At an apparent methhead hillbilly bar and was smiling for a pic when one toothless wonder screamed "look at all them teeth"!
so later when i'm crying over him remind me that he once called his penis "senor weeper"
Hahaha. I am actually really tight for having a kid. Like really really tight.
we were naked in his bed and he told me all about what a "baller" alexander the great was.
remember last year when i left for the bar in flip flops and came back in heels?
it happened again.
i just threw up in the porta potty. i am in no condition to be guarding anyone's life rite now.
Yeah I think we tried to use the shower curtain as a parachute because its tied to my backpack with some string. Dont know if anyone actually attempted it though.
Did we literally take a cab across the street
Oh and no more ball pics to my family.
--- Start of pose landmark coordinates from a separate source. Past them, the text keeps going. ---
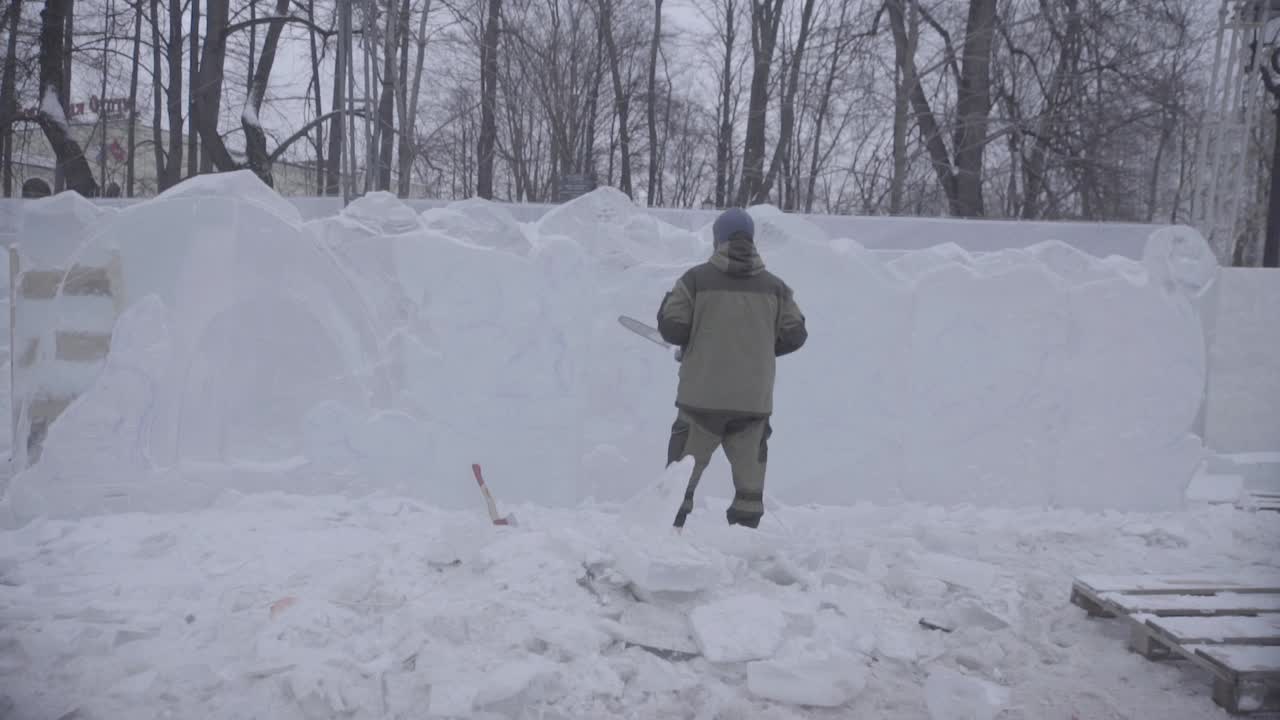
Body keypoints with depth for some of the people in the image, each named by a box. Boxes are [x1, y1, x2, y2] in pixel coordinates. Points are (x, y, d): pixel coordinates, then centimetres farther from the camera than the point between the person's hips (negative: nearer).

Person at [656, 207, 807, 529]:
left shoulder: (696, 279, -4)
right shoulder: (774, 286, 5)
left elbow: (672, 328, -5)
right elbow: (794, 335, 8)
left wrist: (667, 302, 16)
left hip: (703, 394, -2)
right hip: (755, 398, 2)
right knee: (749, 468, 13)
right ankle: (747, 524, 17)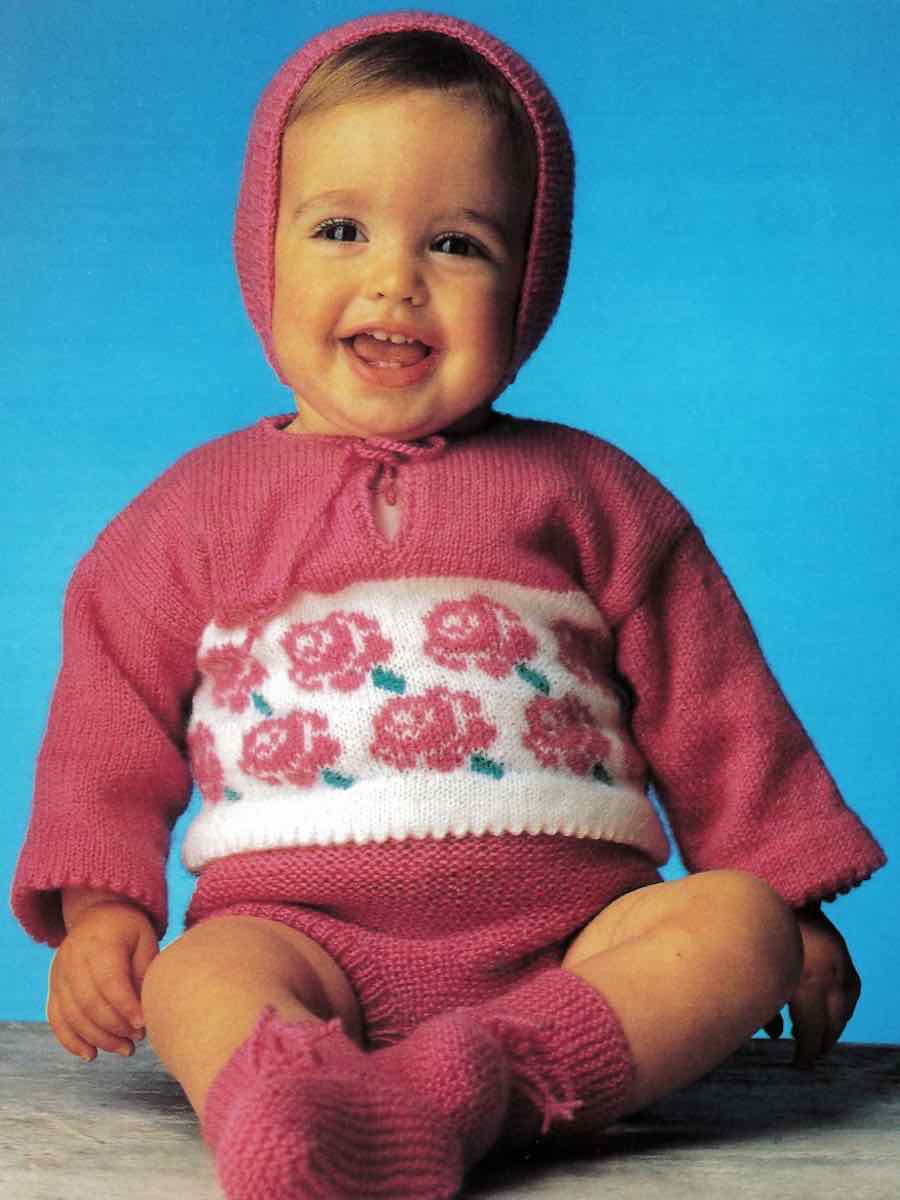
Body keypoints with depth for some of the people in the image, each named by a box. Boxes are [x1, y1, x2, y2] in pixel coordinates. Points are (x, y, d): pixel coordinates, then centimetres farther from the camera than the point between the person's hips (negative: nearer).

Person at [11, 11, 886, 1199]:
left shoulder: (587, 492, 12)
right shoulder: (198, 511, 12)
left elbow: (710, 705, 15)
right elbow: (111, 726, 14)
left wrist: (791, 908, 12)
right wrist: (97, 909, 0)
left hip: (570, 934, 1)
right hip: (305, 932, 0)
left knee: (740, 922, -24)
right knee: (193, 973, -29)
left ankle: (475, 1082, -42)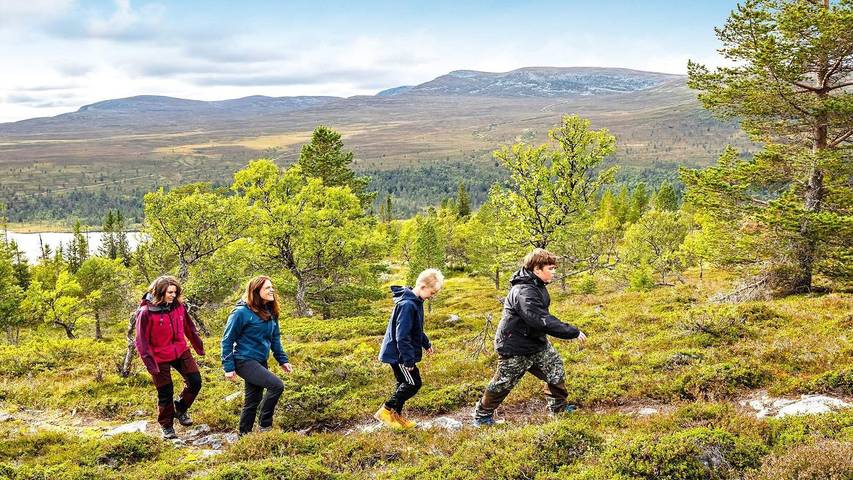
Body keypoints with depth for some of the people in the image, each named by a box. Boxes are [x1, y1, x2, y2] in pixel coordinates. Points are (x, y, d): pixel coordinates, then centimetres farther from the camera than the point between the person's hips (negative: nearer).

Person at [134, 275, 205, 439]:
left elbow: (189, 328, 9)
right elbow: (142, 341, -15)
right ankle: (166, 426, 27)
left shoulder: (179, 306, -4)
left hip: (181, 352, 5)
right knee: (165, 393, 6)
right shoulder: (146, 312, -19)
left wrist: (199, 347, 15)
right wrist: (150, 363, -18)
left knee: (195, 382, 4)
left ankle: (180, 409, 29)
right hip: (160, 358, -5)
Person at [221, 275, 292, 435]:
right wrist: (229, 368, -14)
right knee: (277, 385, -20)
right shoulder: (242, 312, -16)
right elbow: (227, 340, -11)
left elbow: (275, 338, 17)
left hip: (261, 362, 8)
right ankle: (264, 426, -6)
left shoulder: (270, 312, 6)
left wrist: (282, 360, 10)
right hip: (245, 361, -8)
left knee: (253, 401, 13)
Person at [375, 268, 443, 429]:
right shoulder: (408, 305, -26)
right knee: (414, 383, -5)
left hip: (398, 353, 10)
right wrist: (408, 360, -24)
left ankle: (396, 415, 25)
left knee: (405, 384, 16)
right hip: (399, 354, -10)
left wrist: (426, 343, 28)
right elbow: (402, 336, -27)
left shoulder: (415, 302, 7)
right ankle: (386, 411, 1)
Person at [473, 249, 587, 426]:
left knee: (555, 368, 10)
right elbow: (543, 321, -39)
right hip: (516, 349, -9)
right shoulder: (524, 293, -33)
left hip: (537, 342, 9)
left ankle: (559, 407, 28)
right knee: (503, 383, 6)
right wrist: (574, 332, -34)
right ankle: (482, 414, 25)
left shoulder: (537, 286, 1)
Got in a little trouble over that. They have no sense of humor.
I feel like death crawled up inside me and died. That sick
I'm writing off my condom expenses in my taxes
I'm really tired of this guy walking his chicken in my neighborhood.
Next time I will hook the Xbox before I get high I spent 30minuts thinking I was playing the Simpsons game when it was in reality a tv episode
I’m not spending 14 dollars on a margarita unless it’s rimmed with cocaine... actually do you have a blender?
Who brings a stripper to breakfast at the dining hall? What was the plan? Impress her with his meal plan?